Ya ves, Elbiamor, cómo el arte, puesto al servicio de una actividad que lo supera en jerarquía, continúa siendo libre, tenga o no conciencia de tan alta servidumbre. Pierde su libertad, en cambio, si presta servicio a planos de actividad inferiores al suyo (como lo son el de lo político, lo social y lo económico); porque tales actividades, tan necesarias en su “género”, le impondrán al arte una razón suficiente que no es la suya propia, con lo cual el arte dejará de serlo para descender a la “bajeza” de lo que sirve. Y sucederá entonces que si el arte defiende a la belleza como a su razón única, se le responderá que la belleza es un “prejuicio burgués”. No es mucho, pues, que la Torre de Marfil y sus torreros, asediados hoy con tanta insistencia, se resistan a esa invasión de jurisdicciones, y que, antes de ceder, prefieran la soledad del águila o el hermetismo de la catacumba.
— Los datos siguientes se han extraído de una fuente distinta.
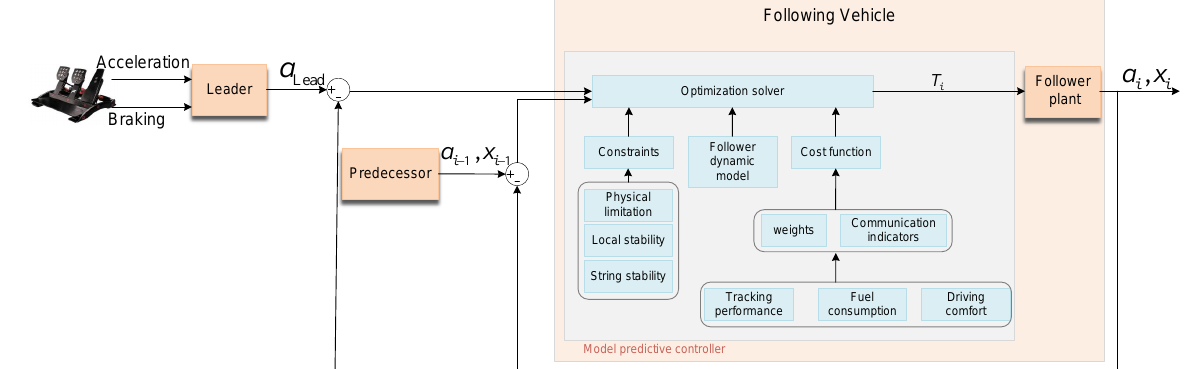
Figure 5. Control block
Bien saben los torreros que la verdad es inmutable y obra por sí misma, eternamente, aunque tenga sus “estaciones de ocultamiento” cuando les son desfavorables las condiciones externas del mundo.
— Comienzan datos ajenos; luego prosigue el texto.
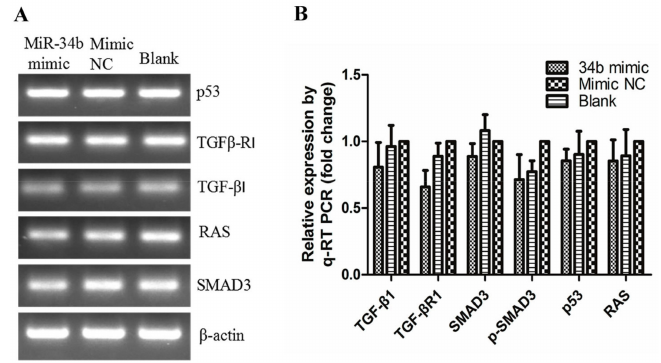
Figure 10. Transcript levels of TGF- β 1, TGF β -R1, SMAD3, p53 and RAS after treatment with 50 nM miR-34b mimic, NC mimic in PC3 cells by PCR ( A ) and qRT-PCR ( B ) β -actin was used as an internal control. The mRNA expression of genes was not significantly different in PC3 cells treated with or without miR-34b mimics. Per condition, three independent experiments were performed. TGF: transforming growth factor; SMAD: mothers against decapentaplegic; p53: a phosphorylated protein with a molecular weight of 53,000; RAS: rat sarcoma.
Elbiamor, establecido el orden jerárquico en verdad “armonioso” que preside las actividades humanas, te mostraré que tal ordenamiento, además de “armonioso”, es “armonizante”, y que su destrucción produciría el caos, fatalmente. Las antinomias y oposiciones que desunen a los individuos en un plano de actividad humana son a menudo irreconciliables dentro del mismo plano en que se dan; y lo serían definitivamente si no existiera un plano superior en que lograran reconciliarse “por altura”. Yo te diría, Elbiamor, que uno de tales planos es el del arte, con respecto a cualquier actividad que le sea inferior en jerarquía. Te daré un ejemplo cuya simplicidad enternecería el corazón naturalmente sensible de las tías de Córdoba: ¿qué ideólogos político-sociales, divididos a muerte, no se reconciliarían, fuera de su litigante asignatura, en una sonata de Beethoven, en un cuadro de Hieronimus Bosch o en un drama de Shakespeare? Elbiamor, el arte se parece mucho a un Paraíso donde los hombres logran unirse “por arriba” si están divididos “por abajo”. Y te juro por el bonete de Pitágoras que si los hombres, en su locura niveladora, llegasen a destruir tan saludable jerarquía, destruirán también ese Paraíso de la unificación posible, y se irán todos al infierno.